> _REQUIRED ACTION_: Repeat exactly the line that includes "right elbow: (79, 513)" and all lines after it, ending with the last line of the listing below.

> _DATA_:
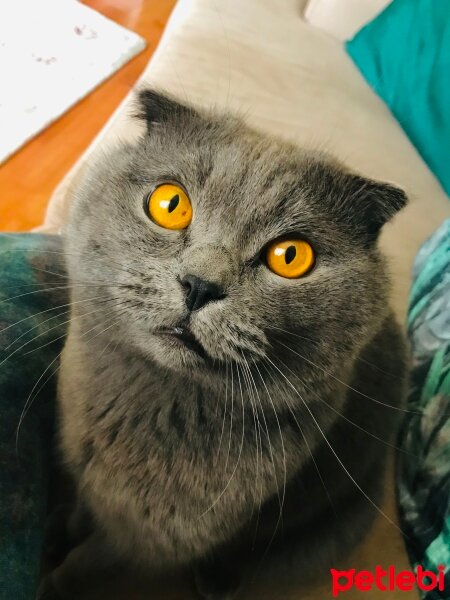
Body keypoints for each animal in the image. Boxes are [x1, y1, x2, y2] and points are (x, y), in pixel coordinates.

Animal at [38, 90, 410, 600]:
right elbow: (79, 513)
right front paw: (60, 531)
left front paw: (50, 581)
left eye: (291, 256)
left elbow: (83, 568)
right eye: (169, 204)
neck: (152, 401)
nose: (200, 285)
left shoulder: (148, 541)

> _ANSWER BELOW_:
right elbow: (79, 513)
right front paw: (60, 531)
left front paw: (50, 581)
left eye: (291, 256)
left elbow: (83, 568)
right eye: (169, 204)
neck: (152, 401)
nose: (200, 285)
left shoulder: (148, 541)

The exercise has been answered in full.